Текст:
Хотел воды я зачерпнуть…
(И зной и битва утомили
Меня), но мутная волна
Была тепла, была красна.
Тысячи убитых с одной стороны, тысячи с другой, и всё во имя чего? Тут уже от батальной поэзии Михаил Лермонтов уходит далеко ввысь:
А там вдали грядой нестройной,
Но вечно гордой и спокойной,
Тянулись горы — и Казбек
Сверкал главой остроконечной.
И с грустью тайной и сердечной
Я думал: "Жалкий человек.
Чего он хочет!.. небо ясно,
Под небом места много всем,
Но беспрестанно и напрасно
Один враждует он — зачем?"
Враждуют и воюют уже тысячи лет, убивают миллионы людей, и надо быть космическим, мистическим поэтом, чтобы прямо с поля брани, весь в крови, своей и чужой, сам не сторонний наблюдатель, а один из отчаянных головорезов спецназа, и вдруг вознестись туда, ввысь и, видя в сиянье голубом родную землю, подивиться, зачем же среди ее земных красот люди так нещадно режут и убивают друг друга.
Вечный вопрос: вчерашний, сегодняшний, завтрашний — зачем? А потом опуститься на грешную землю и уточнить у своего горского кунака: как же называлось то кровавое место? Нужны ли земле и космосу эти беспрестанные кровопролития, эта человеческая вражда?
Галуб прервал мое мечтанье,
Ударив по плечу; он был
Кунак мой: я его спросил,
Как месту этому названье?
Он отвечал мне: "Валерик,
А перевесть на ваш язык,
Так будет речка смерти: верно,
Дано старинными людьми".
Обладая и отвагой, и опытом, воинским умением, и впрямь Михаил Лермонтов на той кавказской войне не обладал лишь уверенностью в ее необходимости. Какое-то фатальное, игровое отношение было у поэта ко всему происходящему:
Спиною к дереву, лежал
Их капитан. Он умирал;
В груди его едва чернели
Две ранки; кровь его чуть-чуть
Сочилась. Но высоко грудь
И трудно подымалась, взоры
Бродили страшно, он шептал…
"Спасите, братцы. Тащат в горы.
Постойте — ранен генерал…
Не слышат…" Долго он стонал,
Но все слабей, и понемногу
Затих и душу отдал Богу;
На ружья опершись, кругом
Стояли усачи седые…
И тихо плакали… потом
Его остатки боевые
Накрыли бережно плащом
И понесли. Тоской томимый,
Им вслед смотрел ‹я› недвижимый.

Строки данных:
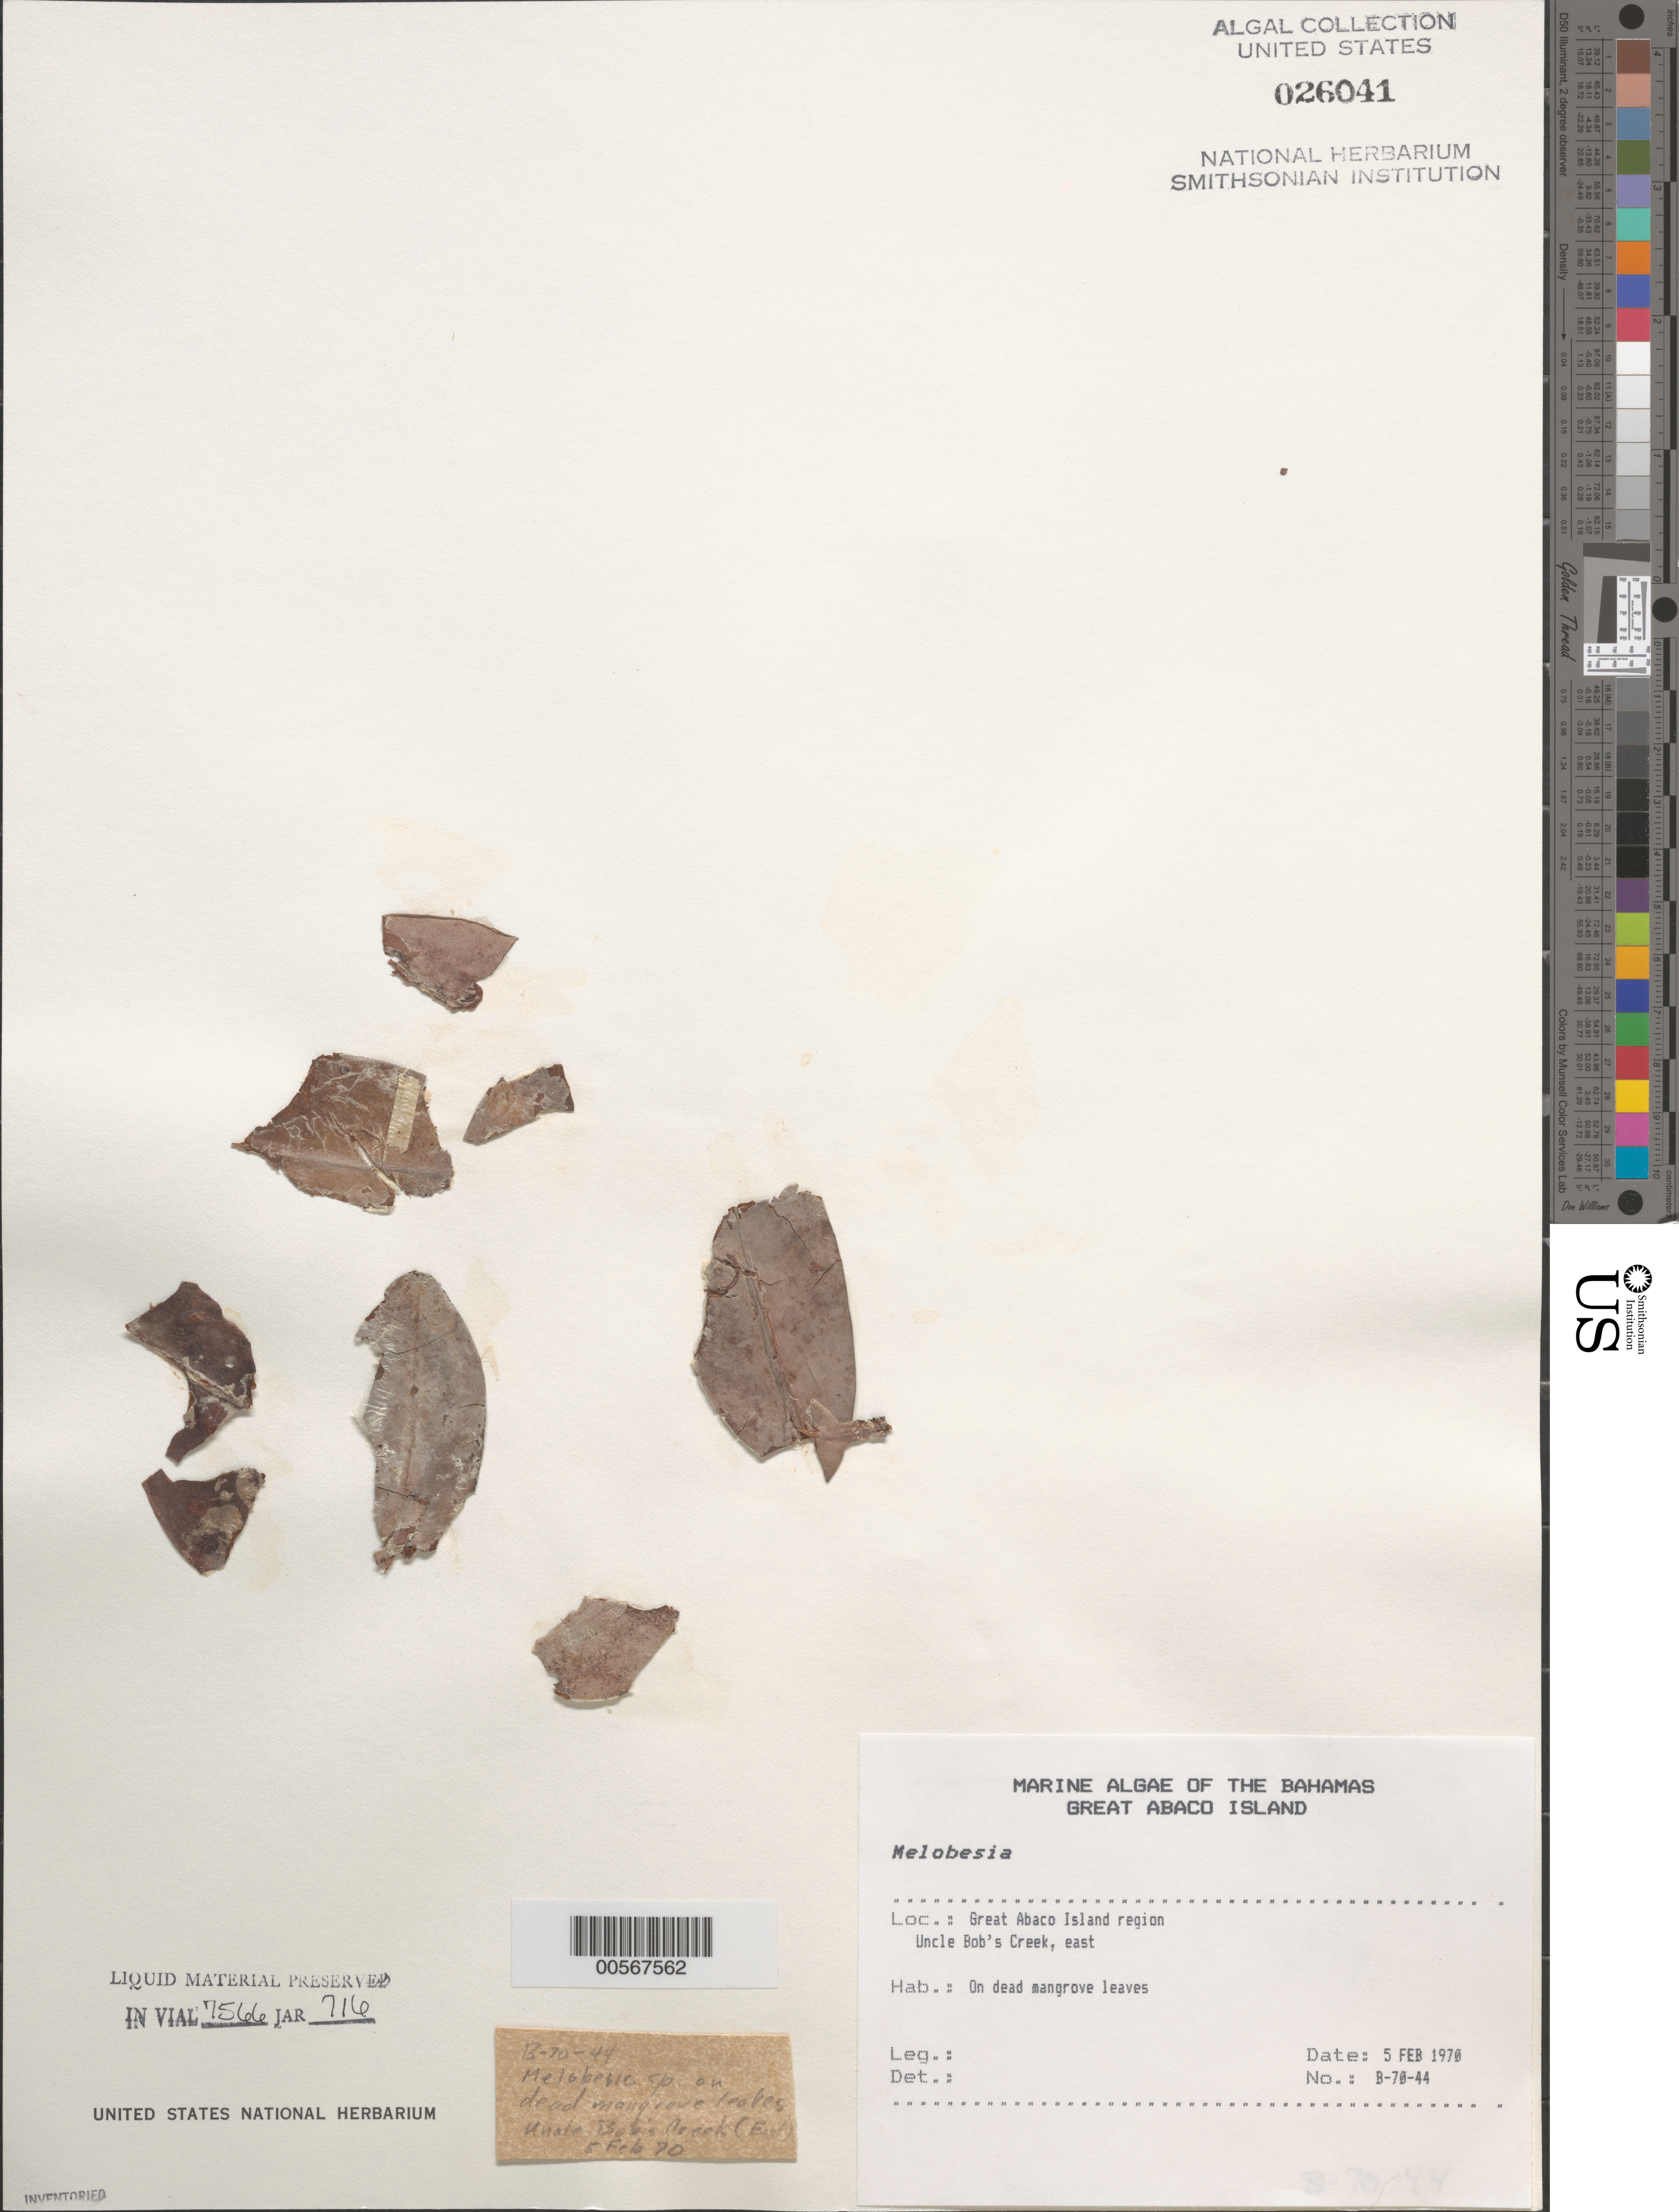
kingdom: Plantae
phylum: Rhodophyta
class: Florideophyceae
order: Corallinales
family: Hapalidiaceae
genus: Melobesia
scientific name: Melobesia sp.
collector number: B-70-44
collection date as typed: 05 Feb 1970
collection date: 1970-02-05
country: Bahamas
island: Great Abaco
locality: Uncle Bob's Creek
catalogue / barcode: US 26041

Задание:
Перескажите короче абзац текста, который начинается словами «Враждуют и воюют уже тысячи лет», сохранив его основные мысли. Отвечайте, опираясь только на текст.

Решение:
Люди тысячи лет враждуют и воюют, убивая миллионы. Только космический, мистический поэт может прямо с поля боя вознестись ввысь и оттуда, глядя на родную землю, удивиться, зачем среди ее красот люди так беспощадно убивают друг друга. Он при этом весь в крови, своей и чужой, и он не сторонний наблюдатель, а один из отчаянных головорезов спецназа.